確かに聖心剣はシュバルツ・フリーゲ・ドライにめり込んではいるが、両断はされていない。
よく見れば複数のビットがドライの機体にめり込んでいる。
「攻撃の直前でビットをクッション代わりに……!!
やるな、マンドレイク!」
「――だがそれもこれまでだ」
突如として聞こえてきた声。その声の主は桐ヶ谷 煉(きりがや・れん)。
既にセラフィート・セカンドはマンドレイクへ一直線。
「そこの勇者みたいなおまえ! 危ないからどいてな!」
エヴァ・ヴォルテール(えう゛ぁ・う゛ぉるてーる)がハーティオンに下がるように言う。
「同じ強化人間だから同情はするぜ……。
でもな、折角守った世界を引っ掻き回されるのは見過ごせないんだよ!」
エヴァがマンドレイクに通信を無理やり送りつける。
エンド・オブ・ウォーズによる睨みをマンドレイクは直に見る。
だが、彼は止まらなかった。
「世界を変えたかったのも、守りたかったのも……ほんとうなんだあ゛あ゛あ゛!!」
「しかしながらやり方が悪すぎる。
……今度こそアールキングとの因縁全てにケリをつけさせてもらう!」
煉、セラフィートは止まらず、神武刀・布都御霊を強く握り締める。
いまだにハーティオンはマンドレイクから離れていない。
煉は迷わず、自分の今まで磨き上げてきた技術と、培ってきた経験でマンドレイクのみを両断するべく、大剣を振り下ろした。
ガギィンン!!
金属と金属の叫び声が木霊する。
マンドレイクは――
「あ、あああ」
まだ生きていた。
「……何のつもりだ、ハーティオン」
「マンドレイクはこう言った。

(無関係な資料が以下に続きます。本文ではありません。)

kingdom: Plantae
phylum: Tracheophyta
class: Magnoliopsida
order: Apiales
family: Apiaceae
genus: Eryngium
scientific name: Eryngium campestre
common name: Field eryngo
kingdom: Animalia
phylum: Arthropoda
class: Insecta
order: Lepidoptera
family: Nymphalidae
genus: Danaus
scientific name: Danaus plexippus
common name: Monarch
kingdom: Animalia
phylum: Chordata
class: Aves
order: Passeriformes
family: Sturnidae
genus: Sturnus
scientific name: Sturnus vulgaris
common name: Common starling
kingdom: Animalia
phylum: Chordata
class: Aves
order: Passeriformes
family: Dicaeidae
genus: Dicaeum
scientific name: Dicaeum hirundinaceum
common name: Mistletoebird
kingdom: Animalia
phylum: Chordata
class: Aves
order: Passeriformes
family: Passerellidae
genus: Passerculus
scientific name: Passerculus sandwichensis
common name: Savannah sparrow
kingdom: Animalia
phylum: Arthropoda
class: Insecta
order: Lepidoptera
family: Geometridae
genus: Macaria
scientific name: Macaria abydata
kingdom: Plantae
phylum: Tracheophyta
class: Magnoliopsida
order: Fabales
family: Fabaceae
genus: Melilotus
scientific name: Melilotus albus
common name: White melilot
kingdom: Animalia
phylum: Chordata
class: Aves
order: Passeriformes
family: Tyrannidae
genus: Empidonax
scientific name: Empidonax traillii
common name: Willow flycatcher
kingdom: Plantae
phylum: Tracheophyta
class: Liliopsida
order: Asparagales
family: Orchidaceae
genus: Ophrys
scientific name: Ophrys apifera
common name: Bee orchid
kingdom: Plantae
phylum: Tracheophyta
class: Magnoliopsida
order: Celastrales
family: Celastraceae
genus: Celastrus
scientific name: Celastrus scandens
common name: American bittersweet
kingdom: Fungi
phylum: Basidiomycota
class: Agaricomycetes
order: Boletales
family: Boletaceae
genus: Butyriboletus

世界を変えたかったのも、守りたかったのも本当なんだと。
私と同じだったからな! つい、守ってしまった!」
神武刀を聖心剣では止め切れず、またしてもマンドレイクの機体には剣がめり込んでいる。
ほとんど大破しているようなものだった。
「マンドレイク。世界はもう変わった、そして救われた!
ならば、君は別のものを守ればいい!」
「その通りだよ」
ハーティオンの言葉に誰かが同調する。
それは早川 呼雪(はやかわ・こゆき)の声だった。隣にはパートナーのヘル・ラージャ(へる・らーじゃ)がいる。
呼雪はクリエイト・ザ・ワールドの力で、
虹色の五線譜のような架け橋を作り、夢想の宴で天使達が舞う中、
歌声を響かせる。それはまさに魂の共鳴。
「俺はお前の嘆きに呼び寄せられたんだ。悲しかったろう。
でもこのままお前が世界を変えるのは難しいんだ。
何度も繰り返されてきた事だから……
でもお前には希望、可能性がある。
一緒にパラミタに行かないか?
お前が変われば、世界も変わるよ」
「あ、ああ、ああああ」
マンドレイクは確信した。目の前に現れたのはまぎれもない、天使なのだと。
ちなみにヘルも同じように、
(呼雪が天使すぎて僕は辛いですー)
と思っていた。
やがてマンドレイクは天使の声に耳を傾ける。
「さあ、この手を差し伸べて、マンドレイク」
「……は、はい」
マンドレイクは確かに呼雪の手を握った。
「俺、変わりたいです。皆さんを見て、あっこんなに自由でいいんだって思えました。
でも、まだ悲しみが残ってるんです。だから――」
この戦いで見てきた色々なものを思い出すマンドレイク。
同時に自分の中にまだ悲しみがあることを吐露する。
「わかった、思い切り出し切るといい。ここにいる人たちは全部受け止めてくれるから」
「そうだぞマンドレイク! どーんと胸を借りるつもりでかかってこい!」
「……まあいい。お前はアールキングではないからな」
呼雪、ハーティオン、煉が問題ない旨をマンドレイクに返すと、
「ありがとう」と言った後に、マンドレイクは秘めていた悲しみの全部を解放した。